§ Goal of the exercise
The answer should be a single number: how many lines of the entries below hold the word "Узбецька".

------------------------------------------------------------

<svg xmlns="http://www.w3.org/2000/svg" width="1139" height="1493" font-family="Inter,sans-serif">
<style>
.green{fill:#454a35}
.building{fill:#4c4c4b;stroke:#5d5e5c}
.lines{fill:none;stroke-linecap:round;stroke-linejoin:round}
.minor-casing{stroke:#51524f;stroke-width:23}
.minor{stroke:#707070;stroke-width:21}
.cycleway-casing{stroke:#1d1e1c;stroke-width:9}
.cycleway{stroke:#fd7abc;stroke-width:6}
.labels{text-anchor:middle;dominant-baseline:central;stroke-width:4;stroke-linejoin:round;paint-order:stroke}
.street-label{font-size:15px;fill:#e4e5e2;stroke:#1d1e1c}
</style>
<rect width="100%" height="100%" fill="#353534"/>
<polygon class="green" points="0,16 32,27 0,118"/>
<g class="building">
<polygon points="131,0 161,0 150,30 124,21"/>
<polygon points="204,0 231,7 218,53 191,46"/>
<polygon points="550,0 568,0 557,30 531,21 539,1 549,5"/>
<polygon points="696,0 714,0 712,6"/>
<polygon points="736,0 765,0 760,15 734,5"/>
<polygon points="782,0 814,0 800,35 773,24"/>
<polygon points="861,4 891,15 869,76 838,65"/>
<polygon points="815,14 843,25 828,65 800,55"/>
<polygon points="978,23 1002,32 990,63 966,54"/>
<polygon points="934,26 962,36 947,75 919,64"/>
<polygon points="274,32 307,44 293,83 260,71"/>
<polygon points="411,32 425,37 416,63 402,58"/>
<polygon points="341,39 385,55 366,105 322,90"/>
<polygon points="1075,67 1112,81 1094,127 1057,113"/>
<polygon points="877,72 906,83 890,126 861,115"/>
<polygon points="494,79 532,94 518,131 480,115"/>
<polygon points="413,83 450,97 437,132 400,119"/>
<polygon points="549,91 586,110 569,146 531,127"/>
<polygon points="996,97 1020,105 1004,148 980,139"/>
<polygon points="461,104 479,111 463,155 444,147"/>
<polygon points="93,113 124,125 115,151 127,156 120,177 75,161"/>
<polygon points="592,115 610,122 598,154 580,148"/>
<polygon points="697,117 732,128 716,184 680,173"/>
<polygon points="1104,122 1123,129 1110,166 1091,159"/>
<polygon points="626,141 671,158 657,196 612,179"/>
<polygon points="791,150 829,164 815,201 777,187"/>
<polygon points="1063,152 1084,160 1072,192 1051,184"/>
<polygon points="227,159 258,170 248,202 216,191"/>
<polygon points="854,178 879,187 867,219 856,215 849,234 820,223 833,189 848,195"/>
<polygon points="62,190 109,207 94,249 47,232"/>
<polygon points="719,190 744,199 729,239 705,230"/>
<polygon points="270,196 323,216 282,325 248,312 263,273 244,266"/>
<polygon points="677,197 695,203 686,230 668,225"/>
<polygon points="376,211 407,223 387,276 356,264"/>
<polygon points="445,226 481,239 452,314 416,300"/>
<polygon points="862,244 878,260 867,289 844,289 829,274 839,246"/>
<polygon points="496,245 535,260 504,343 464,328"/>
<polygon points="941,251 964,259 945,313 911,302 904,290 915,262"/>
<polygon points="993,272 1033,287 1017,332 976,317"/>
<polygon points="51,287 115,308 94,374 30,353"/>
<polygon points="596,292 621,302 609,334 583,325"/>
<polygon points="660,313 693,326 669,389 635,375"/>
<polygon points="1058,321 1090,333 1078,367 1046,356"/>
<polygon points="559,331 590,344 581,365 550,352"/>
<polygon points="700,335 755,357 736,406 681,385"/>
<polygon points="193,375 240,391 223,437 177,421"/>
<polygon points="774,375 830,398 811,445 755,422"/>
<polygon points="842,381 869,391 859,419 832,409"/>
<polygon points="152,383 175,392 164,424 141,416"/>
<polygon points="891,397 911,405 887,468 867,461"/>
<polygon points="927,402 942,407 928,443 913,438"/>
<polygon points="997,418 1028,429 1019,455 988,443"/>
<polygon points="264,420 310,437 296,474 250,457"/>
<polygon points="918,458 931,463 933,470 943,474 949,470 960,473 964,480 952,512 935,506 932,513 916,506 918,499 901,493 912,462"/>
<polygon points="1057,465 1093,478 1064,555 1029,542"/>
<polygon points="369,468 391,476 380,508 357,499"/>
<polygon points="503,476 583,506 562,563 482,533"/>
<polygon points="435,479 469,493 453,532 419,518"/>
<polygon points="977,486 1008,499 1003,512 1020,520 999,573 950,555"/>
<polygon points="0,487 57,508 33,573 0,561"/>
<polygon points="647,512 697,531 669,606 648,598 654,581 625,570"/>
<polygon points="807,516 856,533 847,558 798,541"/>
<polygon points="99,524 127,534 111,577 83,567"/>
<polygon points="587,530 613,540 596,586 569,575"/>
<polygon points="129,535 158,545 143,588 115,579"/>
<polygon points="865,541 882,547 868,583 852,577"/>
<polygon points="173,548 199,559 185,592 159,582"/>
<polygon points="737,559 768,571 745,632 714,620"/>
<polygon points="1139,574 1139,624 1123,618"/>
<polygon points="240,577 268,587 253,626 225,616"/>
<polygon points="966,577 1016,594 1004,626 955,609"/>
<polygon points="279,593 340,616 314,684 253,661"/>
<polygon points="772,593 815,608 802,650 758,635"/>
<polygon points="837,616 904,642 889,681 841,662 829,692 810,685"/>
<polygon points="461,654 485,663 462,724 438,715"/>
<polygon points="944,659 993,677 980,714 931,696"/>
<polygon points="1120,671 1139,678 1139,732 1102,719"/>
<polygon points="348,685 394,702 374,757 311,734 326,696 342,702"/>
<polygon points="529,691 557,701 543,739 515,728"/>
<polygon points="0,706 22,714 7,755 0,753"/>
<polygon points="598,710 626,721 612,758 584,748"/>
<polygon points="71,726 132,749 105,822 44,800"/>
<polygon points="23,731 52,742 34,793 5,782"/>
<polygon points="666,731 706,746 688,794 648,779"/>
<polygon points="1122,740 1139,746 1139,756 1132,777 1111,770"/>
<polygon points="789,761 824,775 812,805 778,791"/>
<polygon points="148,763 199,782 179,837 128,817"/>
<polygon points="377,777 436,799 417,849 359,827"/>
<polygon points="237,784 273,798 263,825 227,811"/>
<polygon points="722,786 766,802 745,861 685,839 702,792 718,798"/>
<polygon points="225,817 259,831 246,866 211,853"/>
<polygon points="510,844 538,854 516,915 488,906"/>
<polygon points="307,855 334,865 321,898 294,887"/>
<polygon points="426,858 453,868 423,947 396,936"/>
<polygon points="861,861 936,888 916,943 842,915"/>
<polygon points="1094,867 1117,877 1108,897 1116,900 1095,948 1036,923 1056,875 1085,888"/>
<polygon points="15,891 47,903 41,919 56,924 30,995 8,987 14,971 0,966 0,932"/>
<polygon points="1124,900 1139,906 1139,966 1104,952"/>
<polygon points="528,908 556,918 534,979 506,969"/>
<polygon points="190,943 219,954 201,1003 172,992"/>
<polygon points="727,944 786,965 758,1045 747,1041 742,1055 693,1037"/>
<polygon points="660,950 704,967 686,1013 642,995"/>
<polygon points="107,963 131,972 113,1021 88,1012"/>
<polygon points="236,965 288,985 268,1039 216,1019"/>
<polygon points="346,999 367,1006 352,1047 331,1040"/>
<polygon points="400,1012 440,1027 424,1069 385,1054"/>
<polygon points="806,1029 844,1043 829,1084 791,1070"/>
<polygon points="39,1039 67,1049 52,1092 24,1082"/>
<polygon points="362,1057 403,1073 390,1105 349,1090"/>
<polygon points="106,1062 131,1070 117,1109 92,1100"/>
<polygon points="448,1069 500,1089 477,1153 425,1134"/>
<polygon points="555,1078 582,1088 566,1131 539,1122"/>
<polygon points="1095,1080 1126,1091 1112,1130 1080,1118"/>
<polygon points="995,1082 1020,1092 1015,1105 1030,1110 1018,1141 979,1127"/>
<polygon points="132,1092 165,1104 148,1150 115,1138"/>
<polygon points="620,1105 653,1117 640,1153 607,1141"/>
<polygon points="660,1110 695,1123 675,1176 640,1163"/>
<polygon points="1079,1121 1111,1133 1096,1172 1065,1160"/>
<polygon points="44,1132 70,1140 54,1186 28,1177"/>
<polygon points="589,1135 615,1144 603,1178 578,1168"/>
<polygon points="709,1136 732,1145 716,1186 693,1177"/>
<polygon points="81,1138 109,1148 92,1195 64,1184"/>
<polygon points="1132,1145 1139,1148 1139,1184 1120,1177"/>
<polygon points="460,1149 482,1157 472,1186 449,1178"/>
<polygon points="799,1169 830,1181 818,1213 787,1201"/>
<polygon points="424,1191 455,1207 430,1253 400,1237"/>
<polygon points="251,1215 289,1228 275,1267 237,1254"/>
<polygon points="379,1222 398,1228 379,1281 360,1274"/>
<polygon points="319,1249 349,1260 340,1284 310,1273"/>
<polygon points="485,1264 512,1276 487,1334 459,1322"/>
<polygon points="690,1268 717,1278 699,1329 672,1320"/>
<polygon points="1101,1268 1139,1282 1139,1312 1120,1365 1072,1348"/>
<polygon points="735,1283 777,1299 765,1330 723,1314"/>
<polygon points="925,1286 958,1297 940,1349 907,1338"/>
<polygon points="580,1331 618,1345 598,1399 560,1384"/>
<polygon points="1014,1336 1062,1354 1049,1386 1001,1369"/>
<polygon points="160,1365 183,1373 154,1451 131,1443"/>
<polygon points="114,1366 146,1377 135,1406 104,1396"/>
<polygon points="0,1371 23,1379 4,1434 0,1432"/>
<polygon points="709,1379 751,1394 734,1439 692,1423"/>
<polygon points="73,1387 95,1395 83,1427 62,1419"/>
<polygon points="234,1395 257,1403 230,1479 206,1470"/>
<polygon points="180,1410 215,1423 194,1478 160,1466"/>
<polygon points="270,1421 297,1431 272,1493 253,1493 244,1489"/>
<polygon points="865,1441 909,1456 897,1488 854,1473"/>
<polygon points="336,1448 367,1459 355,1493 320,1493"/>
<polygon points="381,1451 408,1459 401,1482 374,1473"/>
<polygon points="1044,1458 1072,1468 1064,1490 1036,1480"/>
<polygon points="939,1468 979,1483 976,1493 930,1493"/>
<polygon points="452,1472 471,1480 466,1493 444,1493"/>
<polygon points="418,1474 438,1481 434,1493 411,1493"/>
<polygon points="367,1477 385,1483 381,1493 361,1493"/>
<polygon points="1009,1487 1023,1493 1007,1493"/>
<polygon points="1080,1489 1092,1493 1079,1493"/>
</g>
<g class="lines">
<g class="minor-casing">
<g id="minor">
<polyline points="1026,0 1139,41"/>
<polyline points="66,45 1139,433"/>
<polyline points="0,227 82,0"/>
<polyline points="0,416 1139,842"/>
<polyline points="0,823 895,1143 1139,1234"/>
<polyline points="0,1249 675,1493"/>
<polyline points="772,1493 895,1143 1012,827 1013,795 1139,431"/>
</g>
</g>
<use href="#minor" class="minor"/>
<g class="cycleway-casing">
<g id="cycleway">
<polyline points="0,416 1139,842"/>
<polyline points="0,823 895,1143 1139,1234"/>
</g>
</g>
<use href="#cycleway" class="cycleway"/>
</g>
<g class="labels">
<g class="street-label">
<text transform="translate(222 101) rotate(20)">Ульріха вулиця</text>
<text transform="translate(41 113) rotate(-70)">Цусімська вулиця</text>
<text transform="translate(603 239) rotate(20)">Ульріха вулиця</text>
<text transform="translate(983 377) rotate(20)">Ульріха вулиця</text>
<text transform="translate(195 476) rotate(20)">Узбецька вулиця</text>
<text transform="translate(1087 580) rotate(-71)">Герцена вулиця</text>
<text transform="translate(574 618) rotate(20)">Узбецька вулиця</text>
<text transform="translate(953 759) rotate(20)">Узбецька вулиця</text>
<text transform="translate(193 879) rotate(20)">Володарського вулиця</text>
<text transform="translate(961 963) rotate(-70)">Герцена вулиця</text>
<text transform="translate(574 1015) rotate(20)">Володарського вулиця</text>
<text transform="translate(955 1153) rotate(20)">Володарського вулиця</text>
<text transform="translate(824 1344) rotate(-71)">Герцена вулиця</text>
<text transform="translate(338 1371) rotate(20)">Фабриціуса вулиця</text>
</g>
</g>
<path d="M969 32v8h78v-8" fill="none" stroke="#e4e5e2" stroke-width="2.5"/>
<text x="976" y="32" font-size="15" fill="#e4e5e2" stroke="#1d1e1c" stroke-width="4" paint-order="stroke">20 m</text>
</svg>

------------------------------------------------------------

§ Output below
3